Sodium Cocoyl Glutamate ●
TL;DR. This ingredient is a mild anionic surfactant used to cleanse, foam, and help lift oil and soil from skin or hair. It is common in facial cleansers, shampoos, body washes, and toothpaste where a gentler surfactant profile is desired.
What does Sodium Cocoyl Glutamate do in a cosmetic formula?
This ingredient is a mild anionic surfactant used to cleanse, foam, and help lift oil and soil from skin or hair. It is common in facial cleansers, shampoos, body washes, and toothpaste where a gentler surfactant profile is desired.
Is Sodium Cocoyl Glutamate clean?
It is generally well accepted in clean-beauty frameworks because it has low irritation potential compared with stronger anionic surfactants and is not a common allergen. Sensitivity is mainly formula-dependent, especially active level, pH, and how it is paired with other surfactants.
Is Sodium Cocoyl Glutamate sustainable?
This material is typically made from plant fatty acids, often coconut or palm-kernel sources, and an amino-acid-derived feedstock. It is readily biodegradable, with the main sustainability caveat being traceability for tropical oil inputs when palm-kernel feedstock is used.
Is Sodium Cocoyl Glutamate COSMOS-approved?
It is permitted under COSMOS natural and organic standards when made through allowed processes and compliant feedstocks. Its profile fits Green Chemistry well because it can use renewable inputs, is biodegradable, and functions effectively in water-based cleansing systems.
How does Sodium Cocoyl Glutamate work chemically?

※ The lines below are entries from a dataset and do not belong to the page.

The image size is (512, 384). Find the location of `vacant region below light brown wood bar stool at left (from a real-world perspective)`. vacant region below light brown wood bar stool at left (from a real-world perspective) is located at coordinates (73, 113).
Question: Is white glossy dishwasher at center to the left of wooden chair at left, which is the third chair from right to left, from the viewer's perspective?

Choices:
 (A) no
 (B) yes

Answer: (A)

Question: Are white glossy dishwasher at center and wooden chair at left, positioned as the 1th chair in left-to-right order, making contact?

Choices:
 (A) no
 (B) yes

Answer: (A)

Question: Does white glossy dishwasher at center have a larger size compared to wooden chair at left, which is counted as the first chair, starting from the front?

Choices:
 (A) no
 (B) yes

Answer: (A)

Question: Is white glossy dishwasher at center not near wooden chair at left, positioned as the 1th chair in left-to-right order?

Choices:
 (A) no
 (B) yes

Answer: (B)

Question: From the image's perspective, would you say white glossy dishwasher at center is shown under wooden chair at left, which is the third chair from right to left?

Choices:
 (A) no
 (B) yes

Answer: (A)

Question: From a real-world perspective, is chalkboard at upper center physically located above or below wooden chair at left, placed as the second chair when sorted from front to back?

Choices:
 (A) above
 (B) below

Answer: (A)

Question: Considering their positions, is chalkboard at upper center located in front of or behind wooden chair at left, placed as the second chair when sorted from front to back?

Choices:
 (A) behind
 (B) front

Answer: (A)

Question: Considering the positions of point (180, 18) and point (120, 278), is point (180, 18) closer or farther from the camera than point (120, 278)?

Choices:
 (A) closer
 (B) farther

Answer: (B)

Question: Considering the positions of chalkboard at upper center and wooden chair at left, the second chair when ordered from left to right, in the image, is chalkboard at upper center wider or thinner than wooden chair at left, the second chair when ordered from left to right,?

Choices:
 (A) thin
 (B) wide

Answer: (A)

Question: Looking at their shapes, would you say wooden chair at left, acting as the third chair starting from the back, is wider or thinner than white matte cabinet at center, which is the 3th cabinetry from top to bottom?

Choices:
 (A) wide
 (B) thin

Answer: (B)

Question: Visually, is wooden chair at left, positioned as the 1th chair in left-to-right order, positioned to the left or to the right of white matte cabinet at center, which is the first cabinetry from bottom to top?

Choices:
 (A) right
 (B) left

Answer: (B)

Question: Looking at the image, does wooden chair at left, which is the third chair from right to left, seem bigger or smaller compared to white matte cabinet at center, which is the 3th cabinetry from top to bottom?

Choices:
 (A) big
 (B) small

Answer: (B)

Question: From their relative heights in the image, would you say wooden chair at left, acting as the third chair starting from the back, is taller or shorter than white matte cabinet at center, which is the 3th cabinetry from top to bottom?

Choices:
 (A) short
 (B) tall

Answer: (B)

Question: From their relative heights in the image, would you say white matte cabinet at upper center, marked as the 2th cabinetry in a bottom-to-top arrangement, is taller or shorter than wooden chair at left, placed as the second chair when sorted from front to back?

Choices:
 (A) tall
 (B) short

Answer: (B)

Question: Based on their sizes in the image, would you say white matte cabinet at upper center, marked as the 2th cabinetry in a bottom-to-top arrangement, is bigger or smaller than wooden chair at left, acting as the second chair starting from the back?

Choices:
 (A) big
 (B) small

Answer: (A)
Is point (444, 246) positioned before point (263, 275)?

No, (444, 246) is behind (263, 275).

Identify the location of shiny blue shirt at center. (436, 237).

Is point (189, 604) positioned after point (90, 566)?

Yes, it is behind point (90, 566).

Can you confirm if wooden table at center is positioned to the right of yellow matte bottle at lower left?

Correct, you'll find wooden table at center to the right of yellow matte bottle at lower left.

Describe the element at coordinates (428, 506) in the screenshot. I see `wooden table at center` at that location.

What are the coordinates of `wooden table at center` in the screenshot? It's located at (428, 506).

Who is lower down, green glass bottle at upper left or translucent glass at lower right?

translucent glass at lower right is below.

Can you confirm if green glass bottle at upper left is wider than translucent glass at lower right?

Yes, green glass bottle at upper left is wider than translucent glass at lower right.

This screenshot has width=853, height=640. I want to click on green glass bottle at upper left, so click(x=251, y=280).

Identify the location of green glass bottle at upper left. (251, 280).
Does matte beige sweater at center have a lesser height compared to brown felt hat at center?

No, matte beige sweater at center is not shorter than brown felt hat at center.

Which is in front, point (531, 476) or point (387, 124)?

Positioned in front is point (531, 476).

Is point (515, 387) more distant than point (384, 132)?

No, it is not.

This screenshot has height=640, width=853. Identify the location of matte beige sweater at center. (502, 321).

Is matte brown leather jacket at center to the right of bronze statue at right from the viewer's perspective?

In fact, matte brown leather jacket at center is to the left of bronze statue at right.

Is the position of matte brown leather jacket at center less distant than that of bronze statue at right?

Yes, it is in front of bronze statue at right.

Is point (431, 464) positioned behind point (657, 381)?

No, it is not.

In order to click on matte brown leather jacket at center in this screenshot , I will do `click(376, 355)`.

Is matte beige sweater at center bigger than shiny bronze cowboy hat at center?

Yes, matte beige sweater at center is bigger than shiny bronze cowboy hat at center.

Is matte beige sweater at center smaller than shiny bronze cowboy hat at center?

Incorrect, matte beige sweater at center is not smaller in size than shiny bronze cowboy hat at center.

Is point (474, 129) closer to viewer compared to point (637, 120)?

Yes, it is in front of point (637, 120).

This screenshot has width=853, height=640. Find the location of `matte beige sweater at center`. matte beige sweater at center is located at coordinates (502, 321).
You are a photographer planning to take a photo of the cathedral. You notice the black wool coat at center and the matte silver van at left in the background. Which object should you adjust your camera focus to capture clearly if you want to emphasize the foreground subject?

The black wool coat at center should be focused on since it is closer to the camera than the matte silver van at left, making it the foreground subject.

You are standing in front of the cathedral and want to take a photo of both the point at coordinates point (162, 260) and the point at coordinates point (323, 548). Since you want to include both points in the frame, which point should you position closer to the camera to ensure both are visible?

The molecule is an amino-acid-based anionic surfactant with a fatty acyl tail for oil interaction and a carboxylate salt head group for water solubility. It is typically used around 0.5 to 10% active matter, performs best in mildly acidic to neutral systems around pH 5 to 7, and is often blended with amphoteric or nonionic surfactants to tune foam, viscosity, and mildness.